阮椒往里面一看,就見那些碎塊像是塊牌匾似的聚集在一起,可又好像有什么力量排斥它們的重新組合,所以只能是形同牌匾,事實上,依舊只是碎塊而已。他想,這樣也好,要是完整了,反而跟他沒關系了,碎塊倒是可以好好地利用一下——畢竟,是鬼門關的牌匾。

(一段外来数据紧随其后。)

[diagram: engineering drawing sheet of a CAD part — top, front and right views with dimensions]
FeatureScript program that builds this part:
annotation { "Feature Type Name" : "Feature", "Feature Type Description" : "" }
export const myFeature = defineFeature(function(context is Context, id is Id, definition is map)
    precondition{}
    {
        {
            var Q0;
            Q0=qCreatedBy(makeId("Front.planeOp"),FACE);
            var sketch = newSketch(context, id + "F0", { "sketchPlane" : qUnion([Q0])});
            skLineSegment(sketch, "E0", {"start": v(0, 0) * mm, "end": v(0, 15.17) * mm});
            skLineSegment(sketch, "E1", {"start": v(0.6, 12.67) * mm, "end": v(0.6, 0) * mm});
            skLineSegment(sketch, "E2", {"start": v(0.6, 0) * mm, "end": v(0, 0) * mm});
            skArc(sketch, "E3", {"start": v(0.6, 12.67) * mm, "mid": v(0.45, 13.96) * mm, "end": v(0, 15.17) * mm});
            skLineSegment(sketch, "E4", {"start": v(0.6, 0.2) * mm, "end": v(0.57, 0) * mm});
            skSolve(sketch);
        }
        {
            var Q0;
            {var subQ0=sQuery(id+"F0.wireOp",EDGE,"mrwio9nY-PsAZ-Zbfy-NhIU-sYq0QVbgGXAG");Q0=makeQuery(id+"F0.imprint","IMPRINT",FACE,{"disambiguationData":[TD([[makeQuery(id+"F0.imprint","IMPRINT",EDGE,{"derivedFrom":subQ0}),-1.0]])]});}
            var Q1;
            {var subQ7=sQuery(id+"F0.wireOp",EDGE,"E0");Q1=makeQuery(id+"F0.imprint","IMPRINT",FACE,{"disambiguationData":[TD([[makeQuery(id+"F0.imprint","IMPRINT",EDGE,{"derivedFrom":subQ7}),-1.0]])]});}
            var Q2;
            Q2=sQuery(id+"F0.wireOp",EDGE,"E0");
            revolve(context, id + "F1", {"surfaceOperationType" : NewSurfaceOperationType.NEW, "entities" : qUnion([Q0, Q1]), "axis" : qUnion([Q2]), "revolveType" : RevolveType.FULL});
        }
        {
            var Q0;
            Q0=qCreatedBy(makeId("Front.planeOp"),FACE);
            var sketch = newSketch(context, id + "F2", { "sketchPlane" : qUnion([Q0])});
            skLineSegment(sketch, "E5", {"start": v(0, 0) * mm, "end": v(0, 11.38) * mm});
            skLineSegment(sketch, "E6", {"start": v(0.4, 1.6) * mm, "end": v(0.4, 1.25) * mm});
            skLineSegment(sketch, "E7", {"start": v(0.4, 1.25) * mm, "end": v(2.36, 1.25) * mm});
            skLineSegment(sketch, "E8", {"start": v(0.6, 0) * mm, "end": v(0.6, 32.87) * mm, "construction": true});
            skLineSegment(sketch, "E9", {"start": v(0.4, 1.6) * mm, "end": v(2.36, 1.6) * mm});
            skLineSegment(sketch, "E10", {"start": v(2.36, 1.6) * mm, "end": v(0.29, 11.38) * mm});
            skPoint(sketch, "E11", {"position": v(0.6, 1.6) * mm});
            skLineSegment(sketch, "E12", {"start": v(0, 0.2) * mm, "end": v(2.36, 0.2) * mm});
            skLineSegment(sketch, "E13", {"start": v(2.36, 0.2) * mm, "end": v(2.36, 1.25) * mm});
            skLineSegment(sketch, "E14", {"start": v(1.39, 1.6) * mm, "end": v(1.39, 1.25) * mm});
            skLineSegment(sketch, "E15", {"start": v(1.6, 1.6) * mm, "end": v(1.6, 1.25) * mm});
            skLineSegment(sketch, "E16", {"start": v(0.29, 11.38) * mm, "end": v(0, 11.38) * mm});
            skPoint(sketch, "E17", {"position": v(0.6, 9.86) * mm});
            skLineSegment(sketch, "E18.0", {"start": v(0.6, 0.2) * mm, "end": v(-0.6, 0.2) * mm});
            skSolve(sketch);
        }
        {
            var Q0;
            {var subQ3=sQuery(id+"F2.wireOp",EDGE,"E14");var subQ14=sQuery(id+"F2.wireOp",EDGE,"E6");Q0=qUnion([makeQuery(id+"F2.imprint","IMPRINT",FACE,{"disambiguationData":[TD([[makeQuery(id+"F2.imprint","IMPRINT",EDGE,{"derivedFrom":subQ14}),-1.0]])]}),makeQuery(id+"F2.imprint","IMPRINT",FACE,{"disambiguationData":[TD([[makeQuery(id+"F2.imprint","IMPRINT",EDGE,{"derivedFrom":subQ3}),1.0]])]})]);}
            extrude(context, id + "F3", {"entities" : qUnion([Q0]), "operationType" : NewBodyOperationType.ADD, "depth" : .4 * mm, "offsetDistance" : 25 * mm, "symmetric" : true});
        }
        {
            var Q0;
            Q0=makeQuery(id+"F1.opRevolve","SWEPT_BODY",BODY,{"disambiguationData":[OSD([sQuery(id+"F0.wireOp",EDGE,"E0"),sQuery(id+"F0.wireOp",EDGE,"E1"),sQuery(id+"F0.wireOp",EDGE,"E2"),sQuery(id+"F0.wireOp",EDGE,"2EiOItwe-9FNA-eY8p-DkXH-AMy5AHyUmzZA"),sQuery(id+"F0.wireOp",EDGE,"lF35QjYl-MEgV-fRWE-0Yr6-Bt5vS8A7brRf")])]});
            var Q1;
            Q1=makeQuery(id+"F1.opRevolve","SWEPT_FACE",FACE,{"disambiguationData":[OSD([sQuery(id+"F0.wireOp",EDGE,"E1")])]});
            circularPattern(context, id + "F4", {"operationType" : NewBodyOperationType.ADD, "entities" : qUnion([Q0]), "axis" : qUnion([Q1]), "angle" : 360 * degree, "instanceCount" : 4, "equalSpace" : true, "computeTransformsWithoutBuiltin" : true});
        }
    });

鬼門關除了兩根柱子幾塊碎木頭再沒別的,阮椒從兩根柱子之間穿過去,眼前豁然開朗,出現了大片如同平原一樣的空地,縈繞著淡淡的灰白霧氣。稍稍感知,這霧氣是已經沒有任何記憶碎片存在的魂氣,而就算是這樣的魂氣也不知道是出自什么鬼魂的身上,一絲一絲早就纏繞在一起,分辨不出,也從里面得不到任何信息了。
阮椒輕嘆口氣,靜靜地朝前走。
平原上堆積著無數的沙土,大部分都已經化為了粉塵,陰風吹過后隨風而起,飛沙走石的無端就產生一種凄清的感覺,伴隨著風聲沙石聲,有嗚嗚呼嘯的聲音,就好像無數年過去后,依舊有無助的鬼魂藏在風沙里,傾力哭訴著什么……
阮椒一邊走,一邊往兩邊看去。
酆都城也毀了,全都毀了,在叨逼叨的記憶里,這里原本應該是成片的建筑形成偌大鬼城,來來往往都是暫住的鬼魂,在等待著投胎,又或者還舍不下陽世,在這里暫時居住著。
這里的建筑大概不是那么堅固,那股毀天滅地的力量降臨之后,繁華的鬼城幾乎已經消失了。而真正由神力構建的、真正屬于地府的建筑,還殘留著……廢墟。
阮椒的腳步停下,朝著前方的斷壁殘垣看去。